▶ _Exercise_
Answer these questions from the report on Hong Kong private hospital development:
1. On how many sites will the government invite Expressions of Interest to develop private hospitals?
2. How many Chinese herbs do the standards currently cover, and what coverage does the government aim for by 2012?
3. What will the government help set up to improve the city's capability to test TCMs?

Hong Kong to push ahead with private hospital development: CE
China View (www.chinaview.cn), 14 October 2009
Hong Kong Chief Executive Donald Tsang said in his October policy address that by the end of 2009, the government would invite Expressions of Interest (EOI) to develop private hospitals on four sites in the Special Administrative Region. These hospitals may also provide include traditional Chinese medicine hospitals, Tsang said. To facilitate the development of TCM, the government will speed up the setting of standards for Chinese herbs commonly used in Hong Kong and aim to extend coverage from the current 60 herbs to about 200 by year 2012. The government will assist in the setting up of testing laboratories to enhance the city's capability to test TCMs.

▶ _Supplied material_
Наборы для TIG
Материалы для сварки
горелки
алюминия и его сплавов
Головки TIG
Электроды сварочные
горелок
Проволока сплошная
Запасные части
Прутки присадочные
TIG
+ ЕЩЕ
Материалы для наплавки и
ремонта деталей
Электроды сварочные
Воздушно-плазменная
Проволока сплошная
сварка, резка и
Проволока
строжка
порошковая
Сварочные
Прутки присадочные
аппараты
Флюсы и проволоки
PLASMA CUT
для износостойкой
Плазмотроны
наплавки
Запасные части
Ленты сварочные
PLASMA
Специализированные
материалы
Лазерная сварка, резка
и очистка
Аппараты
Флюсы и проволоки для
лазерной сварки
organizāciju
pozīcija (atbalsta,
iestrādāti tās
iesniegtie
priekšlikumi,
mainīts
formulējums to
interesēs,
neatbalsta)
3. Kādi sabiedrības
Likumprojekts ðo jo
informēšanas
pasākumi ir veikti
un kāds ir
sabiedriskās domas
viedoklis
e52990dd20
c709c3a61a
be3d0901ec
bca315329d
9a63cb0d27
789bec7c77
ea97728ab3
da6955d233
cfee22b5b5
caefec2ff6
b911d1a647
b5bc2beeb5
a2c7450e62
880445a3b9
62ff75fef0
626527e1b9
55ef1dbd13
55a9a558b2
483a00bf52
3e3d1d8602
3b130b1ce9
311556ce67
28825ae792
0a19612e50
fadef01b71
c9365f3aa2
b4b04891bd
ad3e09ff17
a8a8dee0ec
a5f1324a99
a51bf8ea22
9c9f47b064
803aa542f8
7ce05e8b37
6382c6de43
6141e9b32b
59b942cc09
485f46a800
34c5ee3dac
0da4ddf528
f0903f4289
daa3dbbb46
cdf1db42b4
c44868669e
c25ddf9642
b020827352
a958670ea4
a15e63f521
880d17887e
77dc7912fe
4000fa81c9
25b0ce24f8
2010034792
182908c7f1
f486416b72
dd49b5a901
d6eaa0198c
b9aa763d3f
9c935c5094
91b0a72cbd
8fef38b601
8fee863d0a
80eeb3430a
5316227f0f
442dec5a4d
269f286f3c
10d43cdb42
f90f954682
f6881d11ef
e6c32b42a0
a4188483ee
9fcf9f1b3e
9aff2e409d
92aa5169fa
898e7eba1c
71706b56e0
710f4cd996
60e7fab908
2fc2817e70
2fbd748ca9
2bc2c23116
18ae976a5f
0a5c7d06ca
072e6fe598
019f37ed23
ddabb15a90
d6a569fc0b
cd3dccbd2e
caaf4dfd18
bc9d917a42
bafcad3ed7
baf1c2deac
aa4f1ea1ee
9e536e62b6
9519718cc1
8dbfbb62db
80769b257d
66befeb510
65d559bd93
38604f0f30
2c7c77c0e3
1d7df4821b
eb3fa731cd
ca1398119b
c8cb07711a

▶ _Answer space_
1. Four sites.
2. They currently cover 60 herbs, and the aim is about 200 by 2012.
3. Testing laboratories.